Do not waste another second worrying about this. None of this is on you. She’s being utterly ridiculous.

Blibbleflibble · 10/10/2025 09:52

What the fuck is her logic that you should pay? She asked you to store the bags and send them, you're already doing her a massive favour. Cheeky fucking bitch. Tell her if she sends you one more angry message they'll go to the fucking charity shop never mind the post office.

Do you care if the friendship ends OP? Is she usually this much of an utter cunt?

RedToothBrush · 10/10/2025 09:55

Say you are going to add extra for storage charge due to her attitude and she can either cough up, get some else to take them or your dispose of them due to non-payment by a certain date and that the friendship is over at this point due to her attitude.

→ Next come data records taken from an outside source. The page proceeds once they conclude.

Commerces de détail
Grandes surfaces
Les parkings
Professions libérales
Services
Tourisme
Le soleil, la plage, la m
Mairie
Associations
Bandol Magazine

Make sure you put it in writing. She can accuse you of whatever she likes as long as your terms and deadline are fair.

Blibbleflibble · 10/10/2025 09:57

Bearbookagainandagain · 10/10/2025 09:19

Tell her to f*** off.

Don't dump her stuff as she could take you to court for it.
Legally, you are an involuntary bailee of the items, you need to send her notice to come get her stuff (or send you payment for postage if you're ok with that) by a given date (a month seems reasonable).

You also need to specify what will happen with the goods if she doesn't arrange collection. You can either bin them, or attempt to sell them and send HER the profits from the sale. If you decide to sell, you can retain reasonable costs (e.g. postage, packaging, fees for platform etc).

Edited

Actually ignore my message about immediate charity shop, this is probably the safer route. I wouldn't offer to sell her shit and send her the profits though, fuck that. Give her a reasonable timeline to sort paying for postage or courier and then dispose of it. (I'd probably charity shop it rather than dump it though)

Digdongdoo · 10/10/2025 09:58

Depending where it's going, some overseas shipping companies do cash on collection. Otherwise give her a week or 2 to send the money then down to the charity shop.

OriginalSkang · 10/10/2025 09:58

This is not a friend

Phobiaphobic · 10/10/2025 09:58

It's hard to believe someone would be this unreasonable.